EXERCISE REQUIREMENTS:
Retype the mailing-list message below, about a SCSI event workqueue patch, exactly as it appears, from its first header line to its last quoted line.

READING TEXT Start Marker

From mboxrd@z Thu Jan  1 00:00:00 1970
From: Mike Christie <michaelc@cs.wisc.edu>
Subject: Re: [PATCH] sdd scsi-ml event wq
Date: Fri, 28 May 2004 03:00:28 -0700
Sender: linux-scsi-owner@vger.kernel.org
Message-ID: <40B70DBC.4020400@cs.wisc.edu>
References: <40B6F16B.6070909@cs.wisc.edu> <1085732140.2782.14.camel@laptop.fenrus.com> <40B70137.70106@cs.wisc.edu> <20040528091825.GA17960@devserv.devel.redhat.com>
Mime-Version: 1.0
Content-Type: text/plain; charset=us-ascii; format=flowed
Content-Transfer-Encoding: 7bit
Return-path: <linux-scsi-owner@vger.kernel.org>
Received: from sabe.cs.wisc.edu ([128.105.6.20]:37897 "EHLO sabe.cs.wisc.edu")
	by vger.kernel.org with ESMTP id S265881AbUE1KAg (ORCPT
	<rfc822;linux-scsi@vger.kernel.org>);
	Fri, 28 May 2004 06:00:36 -0400
In-Reply-To: <20040528091825.GA17960@devserv.devel.redhat.com>
List-Id: linux-scsi@vger.kernel.org
To: Arjan van de Ven <arjanv@redhat.com>
Cc: SCSI Mailing List <linux-scsi@vger.kernel.org>

Arjan van de Ven wrote:
> On Fri, May 28, 2004 at 02:07:03AM -0700, Mike Christie wrote:
> 
>>I agree with you, and I do not have a good answer. When the system is 
>>failing
>>memory allocations it is difficult to do a lot of things. I was thinking 
>>that
>>in such an extreme situation that it would be acceptable for events to fail.
>>Would it be better to have the API set a timer and retry at a later time? I 
>>was
>>thinking you could end up with a long backlog of events that may be 
>>worthless
>>by the time the system can allocate memory - which is why I put in the
>>mempool (I know that they are not magic and will fail too though). I am open
>>to ideas.

READING TEXT End Marker
DATA RECORDS Start Marker

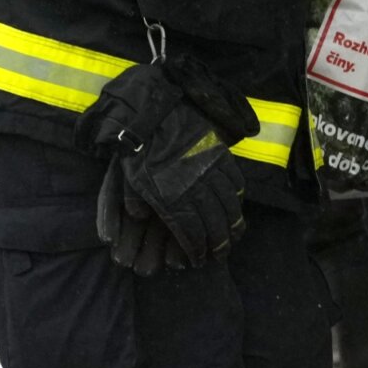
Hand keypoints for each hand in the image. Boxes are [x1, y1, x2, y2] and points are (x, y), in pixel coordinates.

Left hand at [78, 59, 257, 270]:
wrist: (154, 109)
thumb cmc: (138, 145)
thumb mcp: (129, 175)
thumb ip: (134, 199)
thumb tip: (139, 217)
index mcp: (173, 196)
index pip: (191, 231)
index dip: (196, 248)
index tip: (199, 258)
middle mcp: (196, 187)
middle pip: (213, 222)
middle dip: (218, 242)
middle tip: (219, 253)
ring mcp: (211, 171)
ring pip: (228, 204)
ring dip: (232, 224)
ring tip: (233, 236)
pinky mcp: (219, 155)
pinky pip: (234, 180)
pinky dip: (237, 196)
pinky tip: (237, 205)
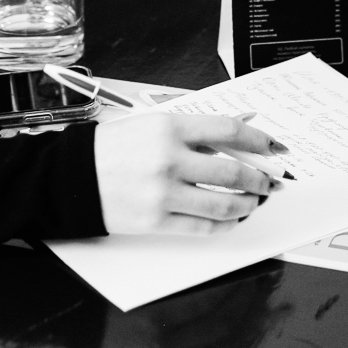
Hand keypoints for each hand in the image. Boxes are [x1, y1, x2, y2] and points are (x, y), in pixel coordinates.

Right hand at [93, 113, 278, 235]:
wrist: (72, 177)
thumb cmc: (113, 147)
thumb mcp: (153, 124)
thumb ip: (199, 127)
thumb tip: (243, 120)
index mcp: (168, 127)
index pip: (229, 130)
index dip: (260, 140)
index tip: (275, 148)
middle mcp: (168, 159)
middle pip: (233, 171)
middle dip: (260, 178)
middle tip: (271, 182)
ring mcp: (163, 193)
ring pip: (223, 203)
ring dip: (248, 203)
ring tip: (254, 201)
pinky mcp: (156, 221)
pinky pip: (203, 227)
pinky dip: (225, 224)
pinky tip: (232, 218)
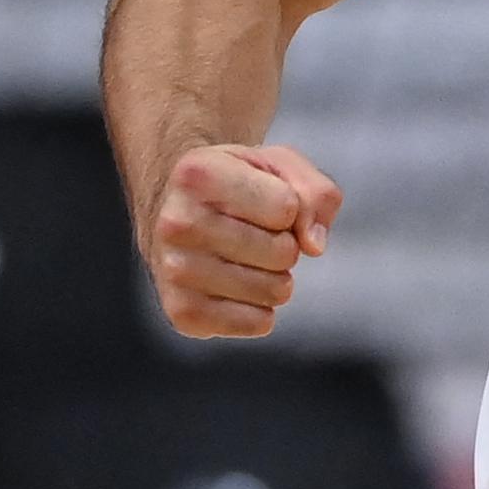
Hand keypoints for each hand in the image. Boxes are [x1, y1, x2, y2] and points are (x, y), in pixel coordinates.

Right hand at [147, 142, 342, 338]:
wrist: (172, 211)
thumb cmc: (235, 185)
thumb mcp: (279, 165)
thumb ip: (315, 192)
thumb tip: (314, 245)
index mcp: (199, 175)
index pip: (287, 208)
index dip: (290, 207)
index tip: (262, 200)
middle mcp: (177, 223)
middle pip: (283, 252)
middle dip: (284, 244)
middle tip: (254, 233)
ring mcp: (174, 271)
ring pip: (275, 291)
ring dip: (275, 277)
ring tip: (245, 258)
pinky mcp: (182, 313)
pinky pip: (258, 323)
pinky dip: (261, 309)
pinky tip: (235, 285)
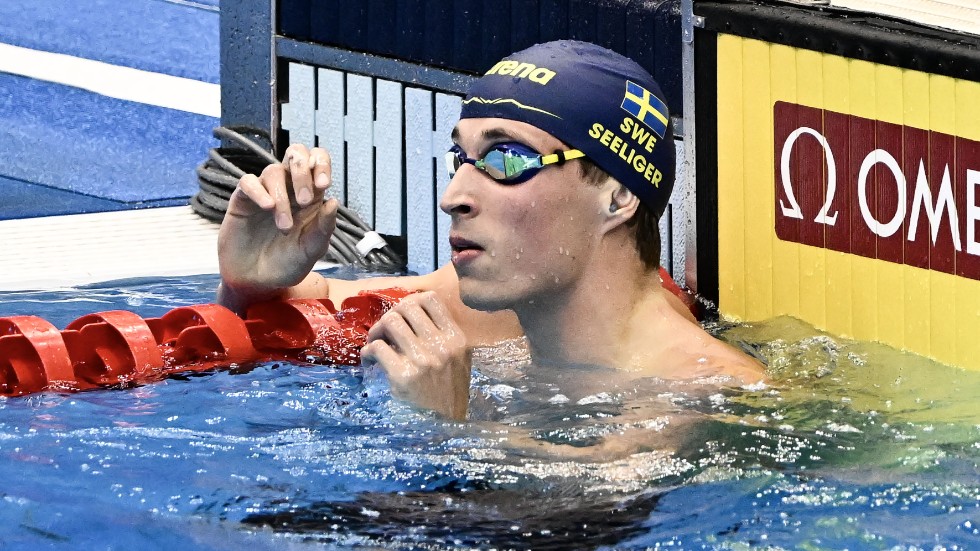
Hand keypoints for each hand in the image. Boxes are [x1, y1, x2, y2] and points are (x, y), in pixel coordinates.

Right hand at [217, 144, 337, 301]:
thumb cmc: (287, 265)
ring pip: (273, 171)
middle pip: (295, 155)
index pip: (317, 162)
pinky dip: (258, 191)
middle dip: (302, 172)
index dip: (321, 164)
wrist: (257, 283)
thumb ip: (324, 228)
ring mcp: (265, 192)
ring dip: (282, 196)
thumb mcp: (311, 250)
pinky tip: (267, 207)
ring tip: (283, 225)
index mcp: (310, 196)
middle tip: (305, 201)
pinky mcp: (243, 200)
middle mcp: (289, 189)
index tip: (323, 184)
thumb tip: (333, 201)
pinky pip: (248, 182)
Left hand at [361, 292, 471, 419]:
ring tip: (375, 345)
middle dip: (390, 315)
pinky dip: (368, 352)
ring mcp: (423, 360)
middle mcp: (442, 346)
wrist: (444, 430)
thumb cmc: (449, 395)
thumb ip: (444, 338)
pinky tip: (369, 362)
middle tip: (384, 332)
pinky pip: (377, 348)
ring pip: (390, 322)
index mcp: (457, 339)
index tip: (402, 317)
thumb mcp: (458, 362)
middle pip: (406, 307)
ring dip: (377, 331)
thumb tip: (415, 313)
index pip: (430, 299)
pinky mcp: (403, 376)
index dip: (409, 302)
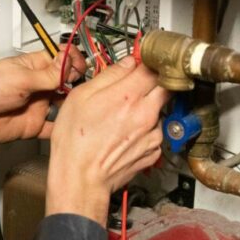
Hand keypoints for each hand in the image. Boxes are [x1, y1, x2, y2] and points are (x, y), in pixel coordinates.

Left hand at [0, 46, 85, 142]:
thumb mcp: (21, 78)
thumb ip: (48, 74)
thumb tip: (69, 62)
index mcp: (35, 67)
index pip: (61, 59)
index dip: (73, 62)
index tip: (80, 68)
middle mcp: (39, 85)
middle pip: (67, 82)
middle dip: (77, 84)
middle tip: (82, 88)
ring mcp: (37, 105)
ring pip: (64, 105)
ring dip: (73, 105)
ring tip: (79, 106)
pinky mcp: (34, 125)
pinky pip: (53, 128)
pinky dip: (62, 128)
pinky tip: (69, 125)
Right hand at [46, 58, 169, 224]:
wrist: (80, 179)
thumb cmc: (74, 142)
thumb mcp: (80, 97)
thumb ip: (108, 75)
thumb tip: (127, 63)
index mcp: (128, 95)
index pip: (154, 66)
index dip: (149, 60)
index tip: (143, 60)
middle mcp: (146, 113)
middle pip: (165, 86)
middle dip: (155, 82)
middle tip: (138, 85)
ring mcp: (153, 134)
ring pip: (159, 110)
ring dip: (147, 108)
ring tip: (122, 118)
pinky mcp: (154, 151)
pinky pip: (155, 132)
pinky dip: (145, 130)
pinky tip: (125, 135)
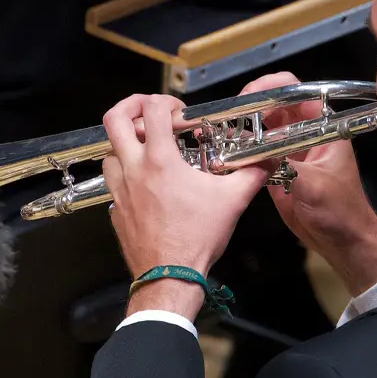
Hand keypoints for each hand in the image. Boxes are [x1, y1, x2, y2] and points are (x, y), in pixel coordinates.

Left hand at [100, 94, 268, 319]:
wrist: (169, 276)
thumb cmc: (196, 238)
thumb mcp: (232, 201)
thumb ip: (251, 175)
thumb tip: (268, 161)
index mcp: (159, 160)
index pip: (151, 109)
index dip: (165, 101)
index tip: (179, 112)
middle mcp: (133, 169)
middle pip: (114, 119)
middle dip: (130, 106)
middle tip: (146, 110)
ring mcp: (119, 190)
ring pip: (109, 151)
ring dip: (124, 143)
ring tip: (146, 148)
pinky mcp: (115, 209)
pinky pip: (113, 181)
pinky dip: (124, 173)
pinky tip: (144, 183)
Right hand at [238, 73, 376, 295]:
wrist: (344, 244)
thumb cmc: (340, 211)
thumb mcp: (314, 184)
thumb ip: (283, 163)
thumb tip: (250, 146)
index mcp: (323, 128)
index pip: (297, 93)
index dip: (271, 87)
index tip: (248, 96)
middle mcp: (304, 135)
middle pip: (273, 107)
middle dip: (250, 108)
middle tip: (226, 117)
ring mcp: (288, 153)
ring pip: (261, 130)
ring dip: (241, 130)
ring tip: (219, 134)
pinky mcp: (275, 172)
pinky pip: (254, 155)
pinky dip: (239, 153)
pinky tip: (223, 155)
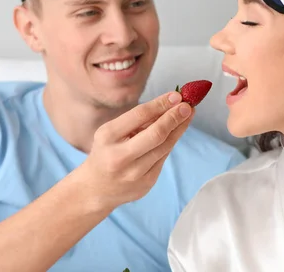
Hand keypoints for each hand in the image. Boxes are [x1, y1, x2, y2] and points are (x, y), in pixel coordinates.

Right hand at [76, 91, 193, 210]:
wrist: (95, 189)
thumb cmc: (107, 152)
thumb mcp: (112, 132)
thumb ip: (138, 120)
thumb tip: (170, 103)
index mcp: (108, 136)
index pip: (139, 115)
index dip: (161, 104)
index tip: (177, 95)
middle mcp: (119, 156)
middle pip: (156, 134)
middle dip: (175, 117)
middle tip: (188, 105)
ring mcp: (133, 173)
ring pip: (164, 146)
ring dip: (179, 128)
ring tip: (188, 115)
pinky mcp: (146, 183)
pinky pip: (163, 158)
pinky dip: (171, 142)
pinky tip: (177, 131)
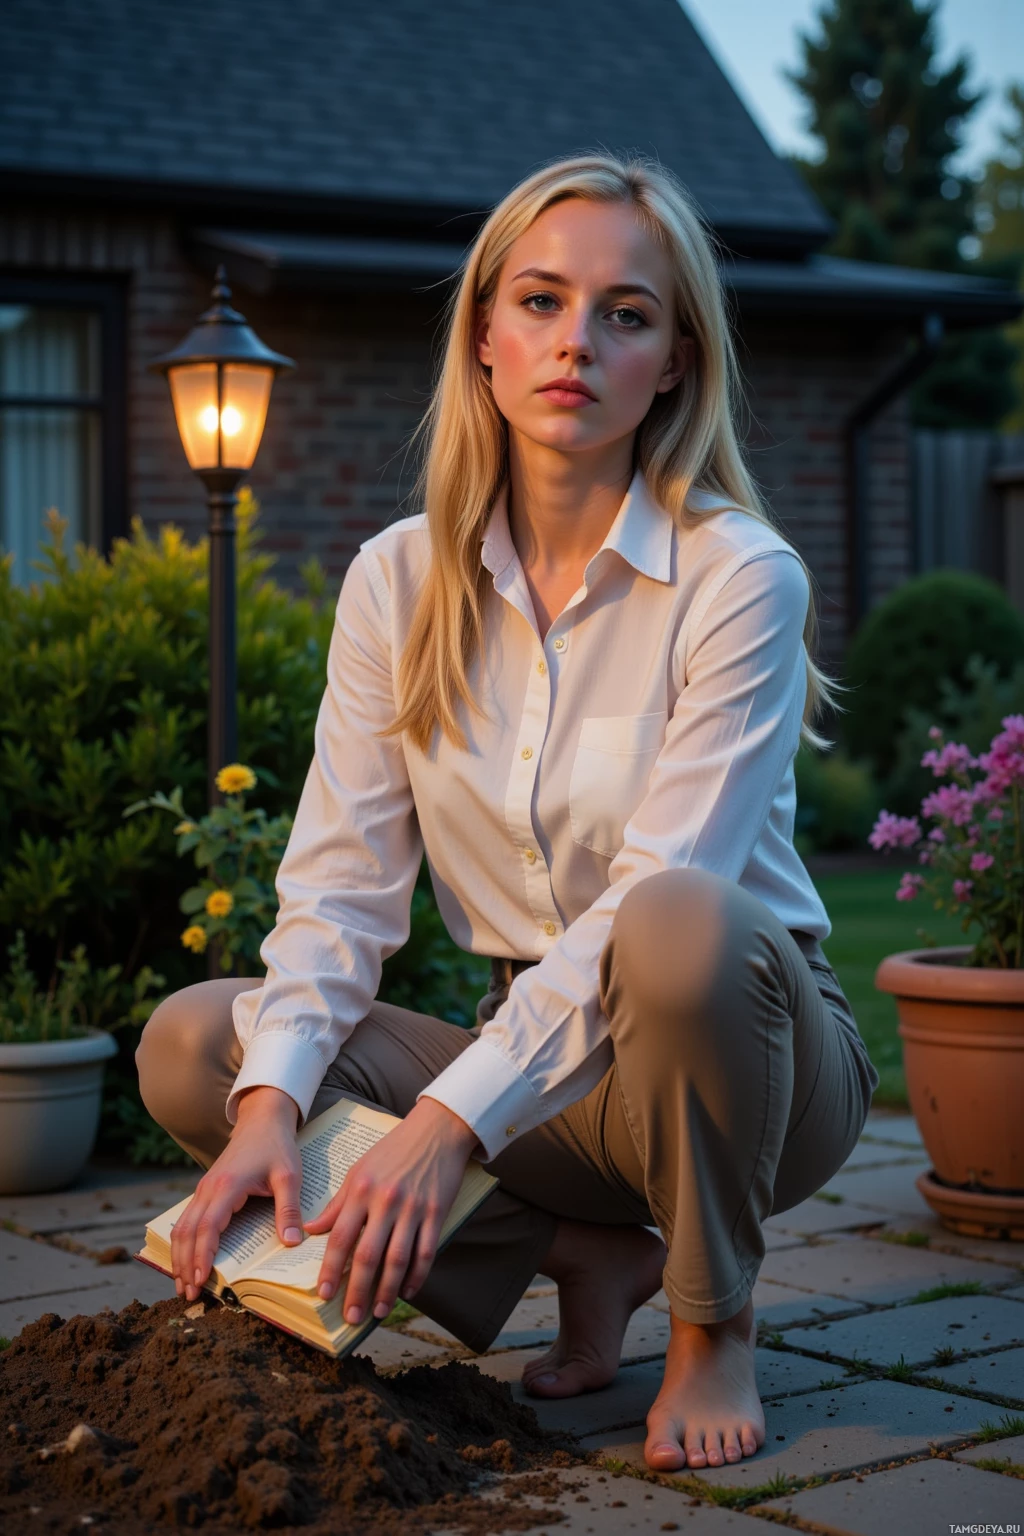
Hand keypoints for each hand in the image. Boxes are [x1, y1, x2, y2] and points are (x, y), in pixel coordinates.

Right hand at [170, 1086, 301, 1302]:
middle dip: (184, 1265)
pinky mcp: (205, 1190)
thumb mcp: (289, 1176)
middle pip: (186, 1233)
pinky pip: (186, 1220)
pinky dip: (182, 1243)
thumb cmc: (277, 1146)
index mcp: (227, 1187)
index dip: (202, 1257)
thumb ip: (288, 1208)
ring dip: (179, 1257)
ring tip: (182, 1286)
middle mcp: (208, 1189)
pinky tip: (185, 1261)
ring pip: (181, 1228)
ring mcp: (203, 1189)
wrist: (262, 1120)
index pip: (207, 1228)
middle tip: (188, 1296)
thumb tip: (290, 1242)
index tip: (201, 1282)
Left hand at [303, 1097, 478, 1325]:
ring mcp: (413, 1208)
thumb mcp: (359, 1170)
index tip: (324, 1294)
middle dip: (358, 1290)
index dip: (331, 1269)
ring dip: (387, 1290)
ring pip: (398, 1259)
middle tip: (351, 1317)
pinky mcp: (437, 1212)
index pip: (340, 1237)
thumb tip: (312, 1230)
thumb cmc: (393, 1149)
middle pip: (368, 1255)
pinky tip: (408, 1291)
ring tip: (378, 1312)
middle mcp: (385, 1201)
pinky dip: (417, 1276)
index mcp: (361, 1190)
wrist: (436, 1130)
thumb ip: (338, 1203)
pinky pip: (426, 1252)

DATA RECORDS End Marker

EXERCISE OUTPUT:
From mboxrd@z Thu Jan  1 00:00:00 1970
From: Mike Christie <michaelc@cs.wisc.edu>
Subject: Re: [PATCH] sdd scsi-ml event wq
Date: Fri, 28 May 2004 03:00:28 -0700
Sender: linux-scsi-owner@vger.kernel.org
Message-ID: <40B70DBC.4020400@cs.wisc.edu>
References: <40B6F16B.6070909@cs.wisc.edu> <1085732140.2782.14.camel@laptop.fenrus.com> <40B70137.70106@cs.wisc.edu> <20040528091825.GA17960@devserv.devel.redhat.com>
Mime-Version: 1.0
Content-Type: text/plain; charset=us-ascii; format=flowed
Content-Transfer-Encoding: 7bit
Return-path: <linux-scsi-owner@vger.kernel.org>
Received: from sabe.cs.wisc.edu ([128.105.6.20]:37897 "EHLO sabe.cs.wisc.edu")
	by vger.kernel.org with ESMTP id S265881AbUE1KAg (ORCPT
	<rfc822;linux-scsi@vger.kernel.org>);
	Fri, 28 May 2004 06:00:36 -0400
In-Reply-To: <20040528091825.GA17960@devserv.devel.redhat.com>
List-Id: linux-scsi@vger.kernel.org
To: Arjan van de Ven <arjanv@redhat.com>
Cc: SCSI Mailing List <linux-scsi@vger.kernel.org>

Arjan van de Ven wrote:
> On Fri, May 28, 2004 at 02:07:03AM -0700, Mike Christie wrote:
> 
>>I agree with you, and I do not have a good answer. When the system is 
>>failing
>>memory allocations it is difficult to do a lot of things. I was thinking 
>>that
>>in such an extreme situation that it would be acceptable for events to fail.
>>Would it be better to have the API set a timer and retry at a later time? I 
>>was
>>thinking you could end up with a long backlog of events that may be 
>>worthless
>>by the time the system can allocate memory - which is why I put in the
>>mempool (I know that they are not magic and will fail too though). I am open
>>to ideas.